Exercise goal: Please pick up the mailing-list review of the nvidia-550 and nouveau component patch after its last line and keep writing it.

Exercise text:
'''

NACK: [SRU][kernel-snaps-uc24.04/pc][PATCH v4 1/1] snapcraft.yaml: Add nvidia-550 and nouveau component support support

Juerg Haefliger juerg.haefliger at canonical.com
Mon Jan 20 13:21:11 UTC 2025


On Thu,  9 Jan 2025 09:33:02 +1100
Aaron Jauregui <aaron.jauregui at canonical.com> wrote:

> BugLink: https://bugs.launchpad.net/bugs/2088970
> 
> We use components here with the aim of providing a way for nvidia
> drivers to be selected for the pc-kernel without having to rebuild,
> targetting the nvidia-550 driver as a starting point with the aim of
> supporting more driver versions in the future. Since nouveau, currently
> included in the pc-kernel, conflicts with nvidia, we replace the nouveau
> .ko with a component compatible with the nvidia component scheme.
> 
> Nvidia components are mostly self-contained, but a few changes to the pc-kernel
> snap were required. files/meta/kernel.yaml is required to enable kernel
> module support in snapd. The kernel-gpu-2404 content interface is
> declared for exposing nvidia userspace libraries, and is not intended to
> be accessed directly by users.
> 
> Signed-off-by: Aaron Jauregui <aaron.jauregui at canonical.com>
> ---
>  files/meta/kernel.yaml |   1 +
>  nvidia_packages        |  11 ++
>  snapcraft.yaml         | 225 ++++++++++++++++++++++++++++++++++++++++-
>  3 files changed, 236 insertions(+), 1 deletion(-)
>  create mode 100644 files/meta/kernel.yaml
>  create mode 100644 nvidia_packages
> 
> diff --git a/files/meta/kernel.yaml b/files/meta/kernel.yaml
> new file mode 100644
> index 0000000..aa09f00
> --- /dev/null
> +++ b/files/meta/kernel.yaml
> @@ -0,0 +1 @@
> +dynamic-modules: $SNAP_DATA
> diff --git a/nvidia_packages b/nvidia_packages
> new file mode 100644
> index 0000000..abda5d3
> --- /dev/null
> +++ b/nvidia_packages
> @@ -0,0 +1,11 @@
> +libnvidia-cfg1-550-server
> +libnvidia-common-550-server
> +libnvidia-compute-550-server
> +libnvidia-decode-550-server
> +libnvidia-encode-550-server
> +libnvidia-extra-550-server
> +libnvidia-gl-550-server
> +libnvidia-gl-550-server
> +libnvidia-fbc1-550-server
> +nvidia-utils-550-server
> +xserver-xorg-video-nvidia-550-server

We should probably have a meta package that depends on all of these. Maybe.

'''

Given data:

'''

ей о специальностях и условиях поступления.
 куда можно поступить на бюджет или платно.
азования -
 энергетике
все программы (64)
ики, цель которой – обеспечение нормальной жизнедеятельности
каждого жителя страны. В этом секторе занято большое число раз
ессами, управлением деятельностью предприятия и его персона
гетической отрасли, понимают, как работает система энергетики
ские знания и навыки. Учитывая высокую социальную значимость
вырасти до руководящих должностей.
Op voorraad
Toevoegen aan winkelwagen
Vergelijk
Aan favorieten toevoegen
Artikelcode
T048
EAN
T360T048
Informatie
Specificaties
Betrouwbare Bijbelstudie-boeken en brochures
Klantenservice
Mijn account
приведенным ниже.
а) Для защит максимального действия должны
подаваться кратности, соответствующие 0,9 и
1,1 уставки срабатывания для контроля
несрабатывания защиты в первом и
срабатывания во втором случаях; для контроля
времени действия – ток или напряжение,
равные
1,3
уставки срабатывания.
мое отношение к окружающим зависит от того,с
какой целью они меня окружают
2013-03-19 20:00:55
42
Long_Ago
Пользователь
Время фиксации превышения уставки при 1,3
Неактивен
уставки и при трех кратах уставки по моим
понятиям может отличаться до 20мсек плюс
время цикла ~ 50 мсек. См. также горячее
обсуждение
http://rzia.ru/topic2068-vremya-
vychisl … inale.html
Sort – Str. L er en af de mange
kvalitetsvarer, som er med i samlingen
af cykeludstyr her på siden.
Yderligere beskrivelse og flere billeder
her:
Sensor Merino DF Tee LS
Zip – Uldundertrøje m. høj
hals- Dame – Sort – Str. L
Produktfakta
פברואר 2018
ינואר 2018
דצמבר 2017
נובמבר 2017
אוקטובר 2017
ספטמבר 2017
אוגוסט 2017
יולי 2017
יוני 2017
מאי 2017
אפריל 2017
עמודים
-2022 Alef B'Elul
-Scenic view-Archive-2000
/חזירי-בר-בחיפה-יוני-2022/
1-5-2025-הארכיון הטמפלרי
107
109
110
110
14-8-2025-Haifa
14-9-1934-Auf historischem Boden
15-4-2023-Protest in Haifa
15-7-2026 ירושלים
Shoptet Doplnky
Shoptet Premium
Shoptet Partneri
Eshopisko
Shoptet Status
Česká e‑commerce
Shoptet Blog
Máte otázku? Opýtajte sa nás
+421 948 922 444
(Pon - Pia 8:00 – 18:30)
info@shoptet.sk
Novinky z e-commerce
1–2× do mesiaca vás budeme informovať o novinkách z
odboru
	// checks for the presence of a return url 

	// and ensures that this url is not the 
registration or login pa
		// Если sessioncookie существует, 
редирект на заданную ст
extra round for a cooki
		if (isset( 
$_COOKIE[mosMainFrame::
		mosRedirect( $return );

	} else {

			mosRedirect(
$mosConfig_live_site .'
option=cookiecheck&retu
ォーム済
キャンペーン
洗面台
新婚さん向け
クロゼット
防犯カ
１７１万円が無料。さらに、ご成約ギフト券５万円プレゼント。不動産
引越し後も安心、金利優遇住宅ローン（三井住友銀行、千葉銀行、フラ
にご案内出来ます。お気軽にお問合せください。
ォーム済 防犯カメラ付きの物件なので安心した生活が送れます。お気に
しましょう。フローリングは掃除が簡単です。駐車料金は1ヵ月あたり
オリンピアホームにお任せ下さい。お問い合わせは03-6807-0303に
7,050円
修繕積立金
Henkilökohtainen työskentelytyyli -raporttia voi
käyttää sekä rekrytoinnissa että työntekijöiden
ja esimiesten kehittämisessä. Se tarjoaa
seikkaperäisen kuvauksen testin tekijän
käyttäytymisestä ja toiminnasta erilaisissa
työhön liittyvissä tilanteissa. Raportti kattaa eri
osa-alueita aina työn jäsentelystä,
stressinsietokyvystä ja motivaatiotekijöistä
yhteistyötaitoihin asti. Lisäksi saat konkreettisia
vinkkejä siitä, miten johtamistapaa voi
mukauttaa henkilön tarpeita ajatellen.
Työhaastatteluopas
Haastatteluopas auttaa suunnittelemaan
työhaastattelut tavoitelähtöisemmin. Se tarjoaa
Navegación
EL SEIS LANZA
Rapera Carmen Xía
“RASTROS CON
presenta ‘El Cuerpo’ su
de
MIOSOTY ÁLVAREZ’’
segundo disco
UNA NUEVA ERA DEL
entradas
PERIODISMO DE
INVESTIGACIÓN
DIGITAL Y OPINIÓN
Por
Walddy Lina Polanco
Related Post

'''

Result of this exercise:
Further comments below.


> diff --git a/snapcraft.yaml b/snapcraft.yaml
> index c08095e..173e419 100644
> --- a/snapcraft.yaml
> +++ b/snapcraft.yaml
> @@ -14,9 +14,25 @@ platforms:
>    amd64:
>    arm64:
>  
> +components:
> +  nvidia-550-ko:
> +    type: kernel-modules
> +    summary: Nvidia 550 kernel objects
> +    description: Nvidia 550 driver kernel objects for the Ubuntu generic kernel snap
> +
> +  nvidia-550-user:
> +    type: standard
> +    summary: Nvidia 550 userspace libraries
> +    description: Userspace libraries required by the Nvidia 550 driver for the Ubuntu generic kernel snap
> +
> +  nouveau:

I'd still like this to be called nouveau-ko for namespace consistency
reasons. But the bigger issue is that I'm still not convinced that we need
this. depmod can look in different places [1][2] for external modules which
is IMO what we want so that we don't have to produce a nouveau component and
shuffle nouveau.ko around.

Assuming this is feasible, the simplest is to put the new modules in
/lib/module/$(uname -r)/updates/

But we should probably add some directory hierarchy to account for potential
additional future kernel components:
/lib/module/$(uname -r)/updates/<component-name>/


> +    type: kernel-modules
> +    summary: Nouveau kernel module
> +    description: The Nouveau kernel module for the Ubuntu generic kernel snap
> +
>  parts:
>    kernel:
> -    source: https://git.launchpad.net/canonical-kernel-snaps
> +    source: https://git.launchpad.net/~aaronjauregui/canonical-kernel-snaps

This is obviously wrong now for a non-RFC patch :-)


>      source-type: git
>      source-branch: main
>      plugin: nil
> @@ -42,6 +58,23 @@ parts:
>  
>        craftctl default

This should probably be the last statement of the build block. Or the first,
to be consistent with the other newly added build blocks. Unless there is a
reason for it to be where it is?


>  
> +      # Move nouveau out of the file tree
> +      find "$CRAFT_PART_INSTALL" -name nouveau.ko.zst -exec mv '{}' "$CRAFT_PART_INSTALL" \;
> +
> +      # Move hooks to staging area so they can be picked up by organize
> +      mv hooks/module/* "$CRAFT_PART_INSTALL"
> +      mv hooks/pc-kernel/* "$CRAFT_PART_INSTALL"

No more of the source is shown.